According to the district, as of Nov. 12, there were 218 teacher vacancies.

As of Nov. 17, the district has:

  • 194 Bus Driver vacancies
  • 163 Custodial Vacancies

While House said most of those individuals have transitioned back into their roles, retaining and attracting highly qualified teachers, administrators and support staff is top of mind.

“Between now and March, we will take that priority of cultivating great talent as well as four other priorities and build on a strategic plan that we will bring to community,” House said.

From fostering employees, to providing equitable opportunities and resources across the district, ensuring high-quality curriculum is in every school, improving access to great schools within all communities and delivering effective services and support to vulnerable students.

“We don’t want to see one particular area doing it well, or one particular group of schools, we want to see all of our schools practicing in a manner where our special needs students are getting exactly what they need,” House said. “It starts first of all with great leadership, we are excited, we have brought on some great talent to support that work as well.”

House said while some of the challenges his administration has faced is historically engrained within the Houston community, many, if not all have been exacerbated by the COVID-19 pandemic.

One of the first actions House took when he assumed the role of superintendent was implementing a mask mandate within schools.

“The data is looking much better, it is very encouraging here in Harris County,” House said. “We decided after the Thanksgiving and Christmas break, we want to make sure we get through the holidays, that’s unfortunately where we have seen some spikes, and what we have learned in the course of the last 20 months. So when we come back to start the second semester, we will be reevaluating the mask mandate.”

Lashway asked House if he had to give himself a grade what would it be.

“So I feel very good,” House said. “I don’t know if whether I would give myself a particular grade, but I feel very good about the efforts, I made to understand this community so we could be in a place where we developed the kind of priorities that will lead us to a strong strategic plan.”

Lashway asked if he could say whether it would be a pass or fail grade. House said, “Pass.”

Re-evaluating the mask mandate will depend on local data, which could come independent of any recommendation from the CDC, according to House.

This link shows a map of the vaccination locations. Special Sections / Coronavirus (COVID-19) Updates (houstonisd.org)

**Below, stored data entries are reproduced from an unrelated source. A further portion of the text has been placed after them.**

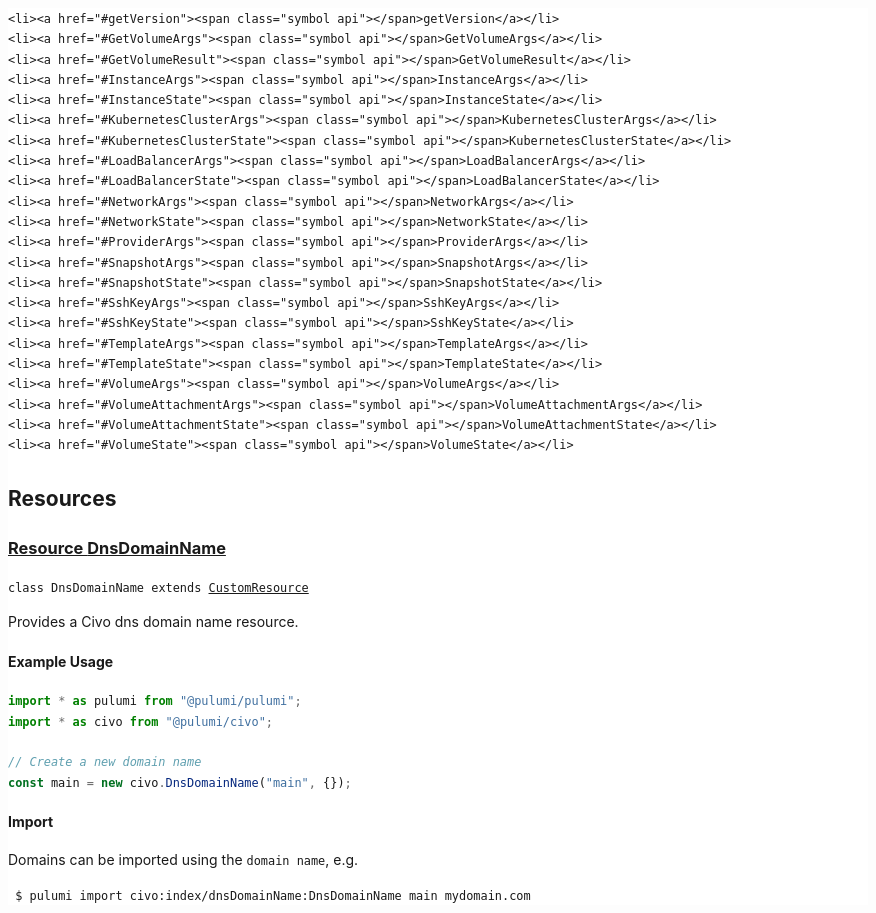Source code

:     <li><a href="#getVersion"><span class="symbol api"></span>getVersion</a></li>
    <li><a href="#GetVolumeArgs"><span class="symbol api"></span>GetVolumeArgs</a></li>
    <li><a href="#GetVolumeResult"><span class="symbol api"></span>GetVolumeResult</a></li>
    <li><a href="#InstanceArgs"><span class="symbol api"></span>InstanceArgs</a></li>
    <li><a href="#InstanceState"><span class="symbol api"></span>InstanceState</a></li>
    <li><a href="#KubernetesClusterArgs"><span class="symbol api"></span>KubernetesClusterArgs</a></li>
    <li><a href="#KubernetesClusterState"><span class="symbol api"></span>KubernetesClusterState</a></li>
    <li><a href="#LoadBalancerArgs"><span class="symbol api"></span>LoadBalancerArgs</a></li>
    <li><a href="#LoadBalancerState"><span class="symbol api"></span>LoadBalancerState</a></li>
    <li><a href="#NetworkArgs"><span class="symbol api"></span>NetworkArgs</a></li>
    <li><a href="#NetworkState"><span class="symbol api"></span>NetworkState</a></li>
    <li><a href="#ProviderArgs"><span class="symbol api"></span>ProviderArgs</a></li>
    <li><a href="#SnapshotArgs"><span class="symbol api"></span>SnapshotArgs</a></li>
    <li><a href="#SnapshotState"><span class="symbol api"></span>SnapshotState</a></li>
    <li><a href="#SshKeyArgs"><span class="symbol api"></span>SshKeyArgs</a></li>
    <li><a href="#SshKeyState"><span class="symbol api"></span>SshKeyState</a></li>
    <li><a href="#TemplateArgs"><span class="symbol api"></span>TemplateArgs</a></li>
    <li><a href="#TemplateState"><span class="symbol api"></span>TemplateState</a></li>
    <li><a href="#VolumeArgs"><span class="symbol api"></span>VolumeArgs</a></li>
    <li><a href="#VolumeAttachmentArgs"><span class="symbol api"></span>VolumeAttachmentArgs</a></li>
    <li><a href="#VolumeAttachmentState"><span class="symbol api"></span>VolumeAttachmentState</a></li>
    <li><a href="#VolumeState"><span class="symbol api"></span>VolumeState</a></li>
</ul>


<h2 id="resources">Resources</h2>
<h3 class="pdoc-module-header" id="DnsDomainName" data-link-title="DnsDomainName">
    <a href="https://github.com/pulumi/pulumi-civo/blob/31b0296676c99b32f0f46e506ab2c9ac33ceafb2/sdk/nodejs/dnsDomainName.ts#L28">
        Resource <strong>DnsDomainName</strong>
    </a>
</h3>

<pre class="highlight"><code><span class='kr'>class</span> <span class='nx'>DnsDomainName</span> <span class='kr'>extends</span> <a href='/docs/reference/pkg/nodejs/pulumi/pulumi/#CustomResource'>CustomResource</a></code></pre>

Provides a Civo dns domain name resource.

#### Example Usage

```typescript
import * as pulumi from "@pulumi/pulumi";
import * as civo from "@pulumi/civo";

// Create a new domain name
const main = new civo.DnsDomainName("main", {});
```

#### Import

Domains can be imported using the `domain name`, e.g.

```sh
 $ pulumi import civo:index/dnsDomainName:DnsDomainName main mydomain.com
```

On the same page you can also find the list of locationsHISD / Houston Health Department COVID-19 Vaccinations – Google Drive

As for the strategic plan, this is a five-year plan, according to House. He said it’s already in the works, they’ve had seven meetings to date, and it will continue to be developed within those five pillars we just spoke about. The entire plan will be unveiled in March.

House discussed the once talked-about state takeover of the district. He said he was not concerned and that he is in contact with the commissioner of education, and they see eye-to-eye on what public education should look like. He said he feels supported and looks forward to his future at HISD.